### PROBLEM:
Nothing outside the range is wanted. Repeat exactly the lines below from the one with "Page size: 1241x1754." through the one with "For every layout".

### THE INPUT:
--*--

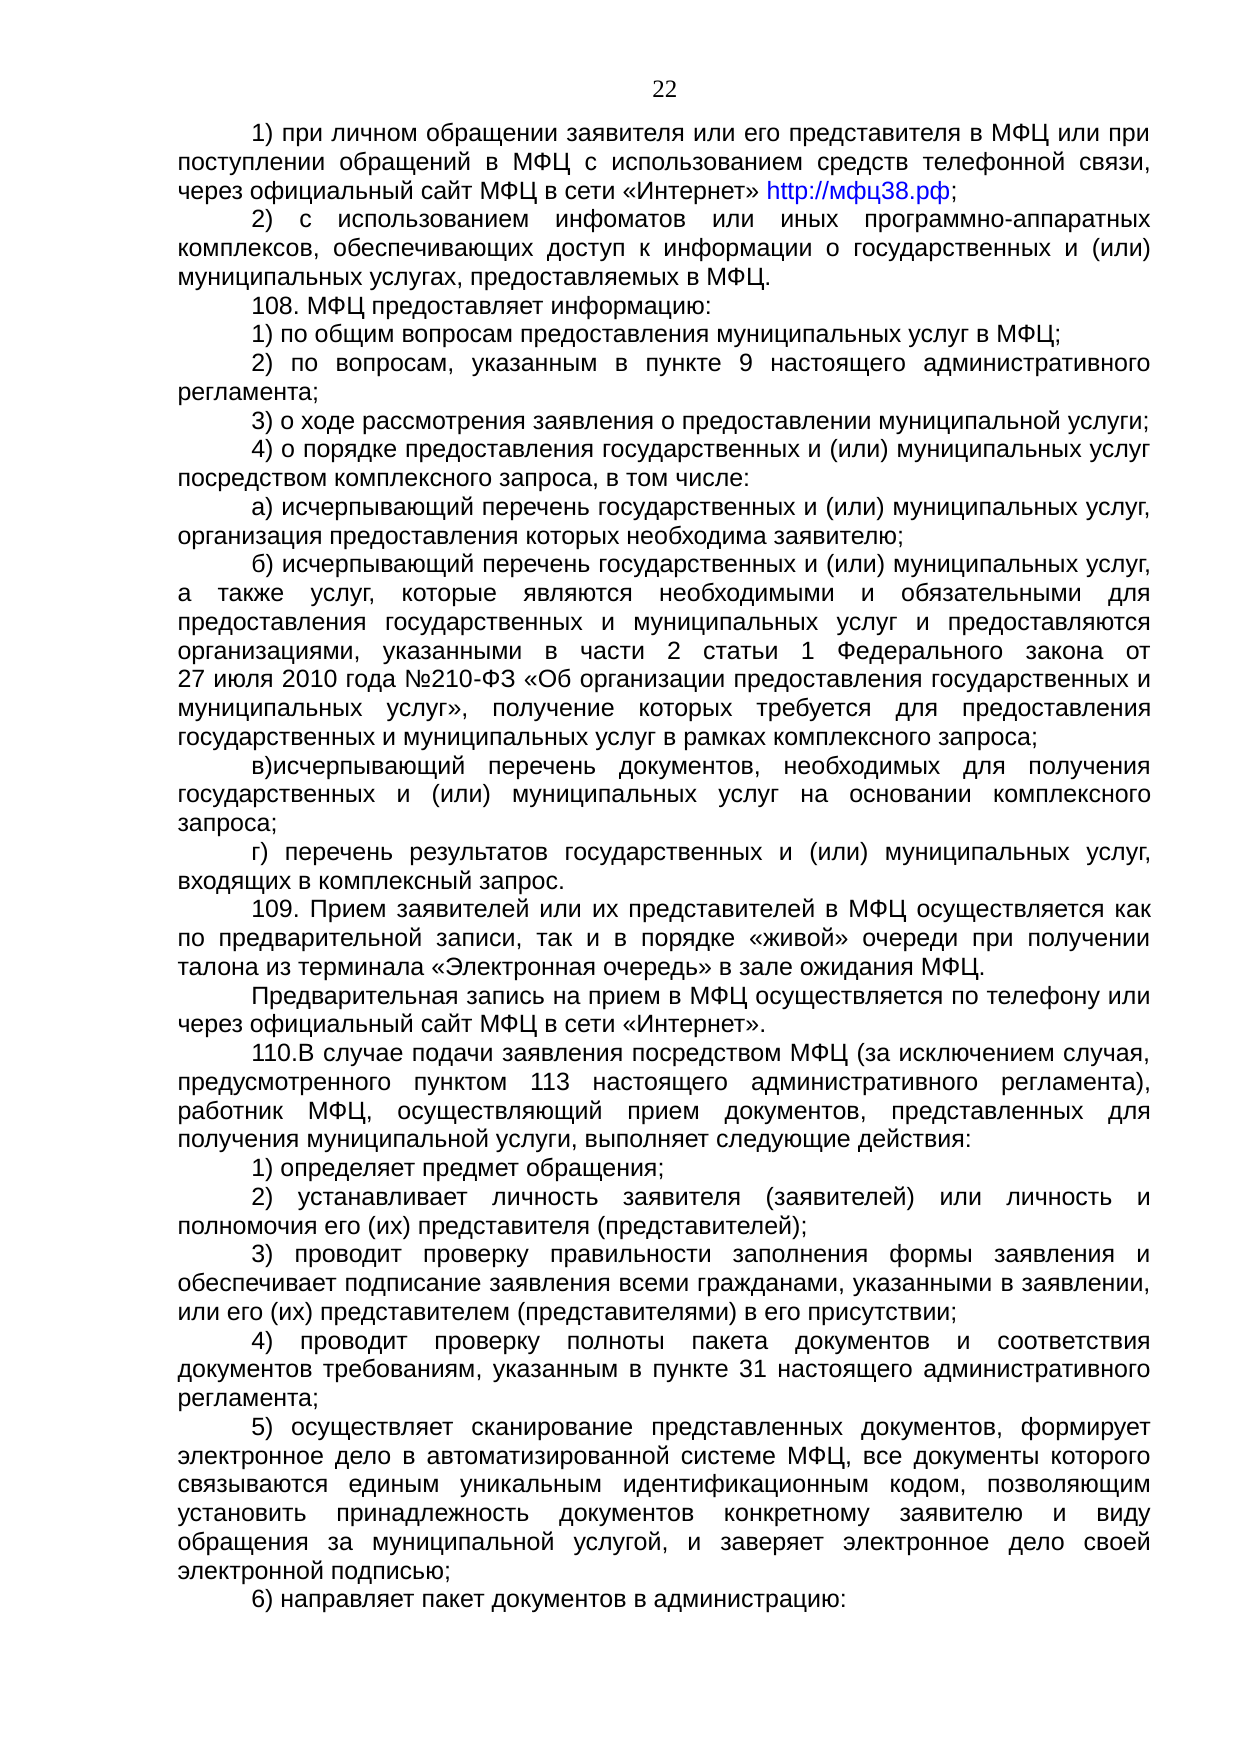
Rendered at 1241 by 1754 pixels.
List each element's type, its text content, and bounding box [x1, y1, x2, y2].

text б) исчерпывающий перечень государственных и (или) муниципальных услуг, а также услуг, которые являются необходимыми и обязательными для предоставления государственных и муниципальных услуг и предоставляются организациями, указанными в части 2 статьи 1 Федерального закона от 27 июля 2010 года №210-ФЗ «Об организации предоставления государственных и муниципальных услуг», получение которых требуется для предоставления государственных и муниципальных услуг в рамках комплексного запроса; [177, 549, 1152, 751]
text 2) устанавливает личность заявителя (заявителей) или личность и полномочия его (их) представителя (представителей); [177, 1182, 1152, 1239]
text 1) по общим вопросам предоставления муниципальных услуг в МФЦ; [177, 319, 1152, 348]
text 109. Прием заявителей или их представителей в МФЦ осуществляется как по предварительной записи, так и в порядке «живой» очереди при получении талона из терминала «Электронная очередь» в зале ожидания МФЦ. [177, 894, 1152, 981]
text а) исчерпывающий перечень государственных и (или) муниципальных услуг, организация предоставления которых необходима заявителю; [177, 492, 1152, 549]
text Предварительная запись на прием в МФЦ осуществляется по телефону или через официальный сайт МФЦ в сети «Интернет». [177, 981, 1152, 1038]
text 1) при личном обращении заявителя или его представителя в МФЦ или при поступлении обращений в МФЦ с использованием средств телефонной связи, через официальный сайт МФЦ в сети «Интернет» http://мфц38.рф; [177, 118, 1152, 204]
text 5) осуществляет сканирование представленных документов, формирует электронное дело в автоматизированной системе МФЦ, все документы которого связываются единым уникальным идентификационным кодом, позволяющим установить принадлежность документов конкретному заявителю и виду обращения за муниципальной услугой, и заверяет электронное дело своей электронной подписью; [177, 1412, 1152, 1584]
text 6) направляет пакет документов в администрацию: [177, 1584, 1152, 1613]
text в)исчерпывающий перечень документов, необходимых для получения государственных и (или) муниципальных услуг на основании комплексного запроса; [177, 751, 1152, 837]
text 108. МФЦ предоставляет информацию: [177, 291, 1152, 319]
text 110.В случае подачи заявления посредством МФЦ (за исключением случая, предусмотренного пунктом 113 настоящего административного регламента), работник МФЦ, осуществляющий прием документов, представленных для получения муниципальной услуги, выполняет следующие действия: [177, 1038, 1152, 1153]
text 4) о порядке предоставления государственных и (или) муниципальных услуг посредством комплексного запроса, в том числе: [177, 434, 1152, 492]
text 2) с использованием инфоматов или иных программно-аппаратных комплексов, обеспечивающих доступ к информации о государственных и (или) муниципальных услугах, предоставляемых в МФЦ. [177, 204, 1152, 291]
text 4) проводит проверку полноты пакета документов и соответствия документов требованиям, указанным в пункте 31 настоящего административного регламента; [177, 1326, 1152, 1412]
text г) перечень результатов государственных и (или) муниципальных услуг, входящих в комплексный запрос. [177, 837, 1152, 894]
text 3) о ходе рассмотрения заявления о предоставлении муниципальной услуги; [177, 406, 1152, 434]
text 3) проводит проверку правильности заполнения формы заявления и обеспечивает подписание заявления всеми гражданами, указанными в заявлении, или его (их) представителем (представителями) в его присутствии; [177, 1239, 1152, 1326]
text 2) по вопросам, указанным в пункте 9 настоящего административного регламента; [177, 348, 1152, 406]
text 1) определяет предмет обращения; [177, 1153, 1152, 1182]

--*--

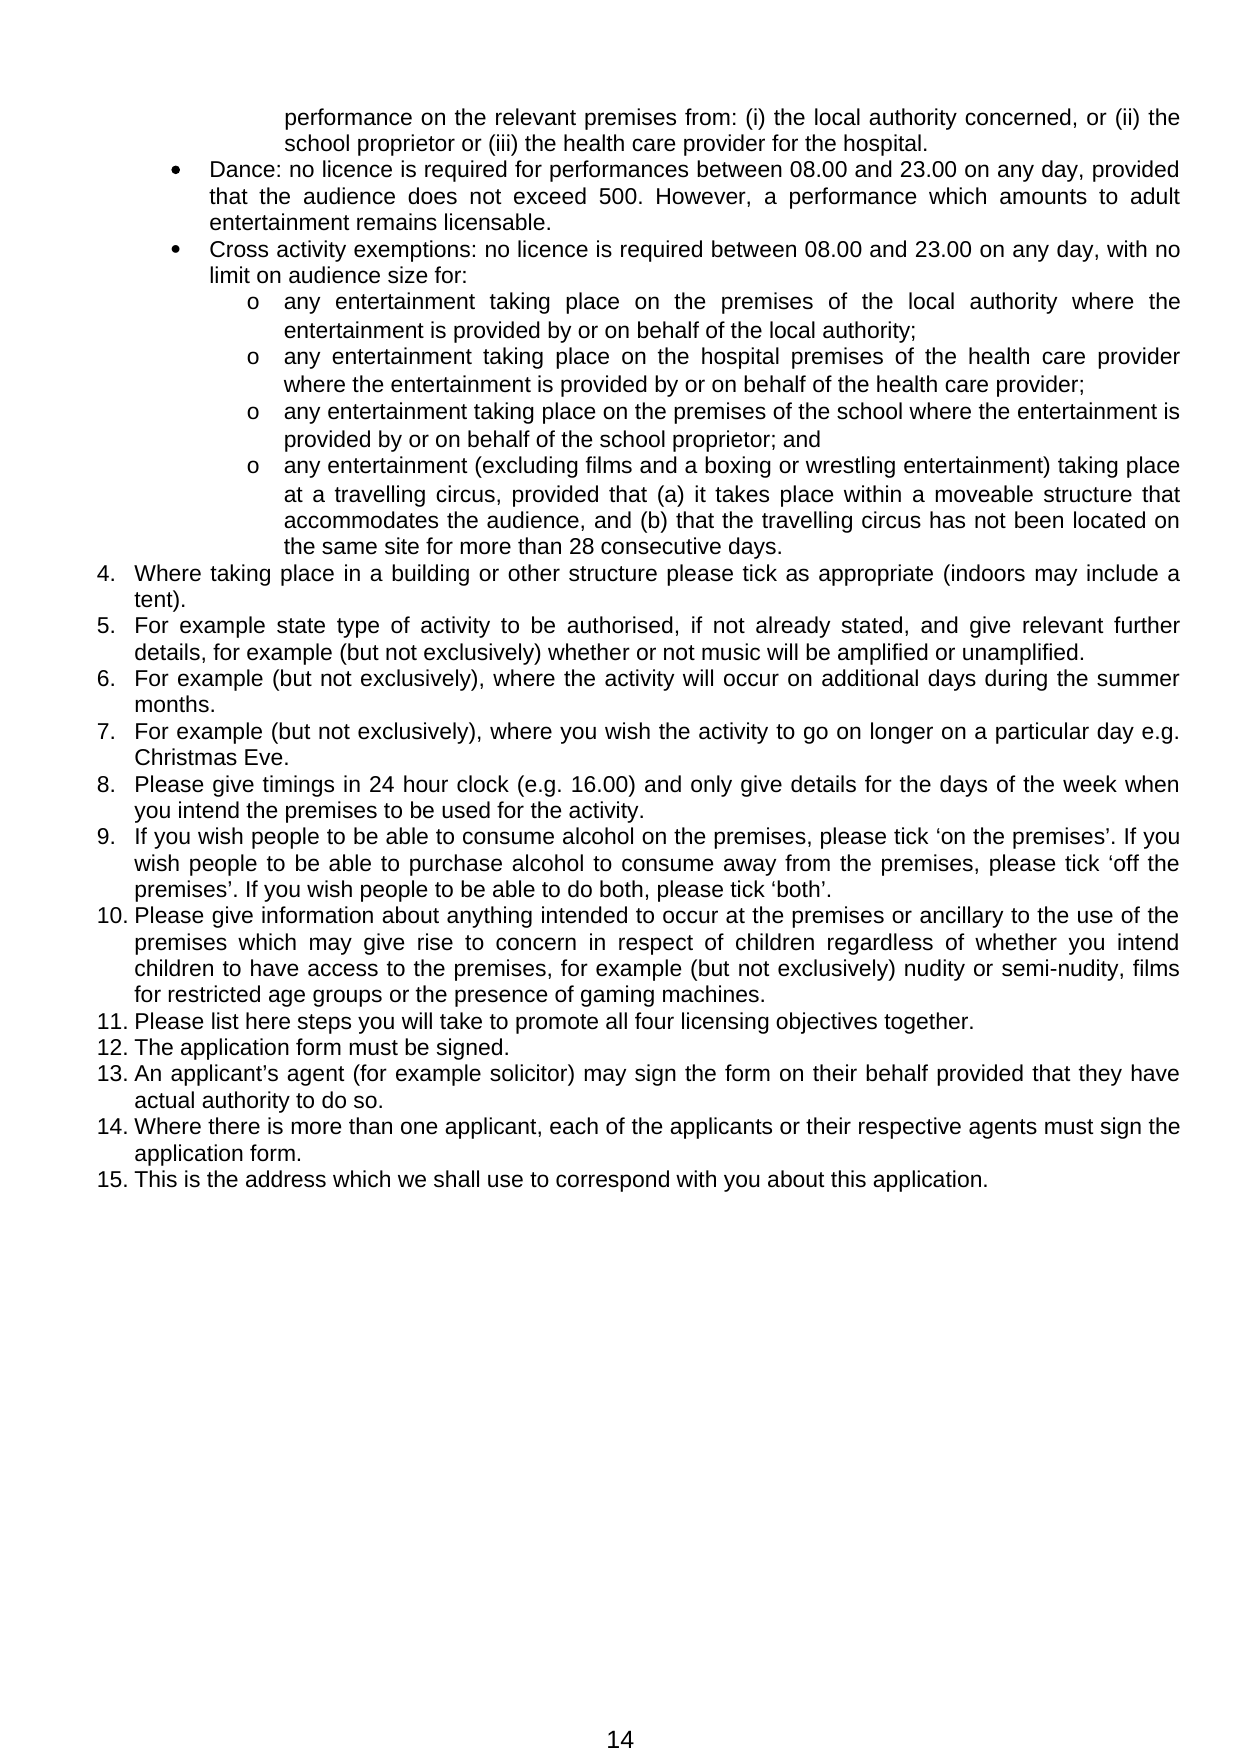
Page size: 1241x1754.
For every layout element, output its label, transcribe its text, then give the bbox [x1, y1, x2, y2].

--*--

### REPLY TO THE TASK:
Page size: 1241x1754.
For every layout element, output its label, transcribe its text, then give the bbox [x1, y1, x2, y2].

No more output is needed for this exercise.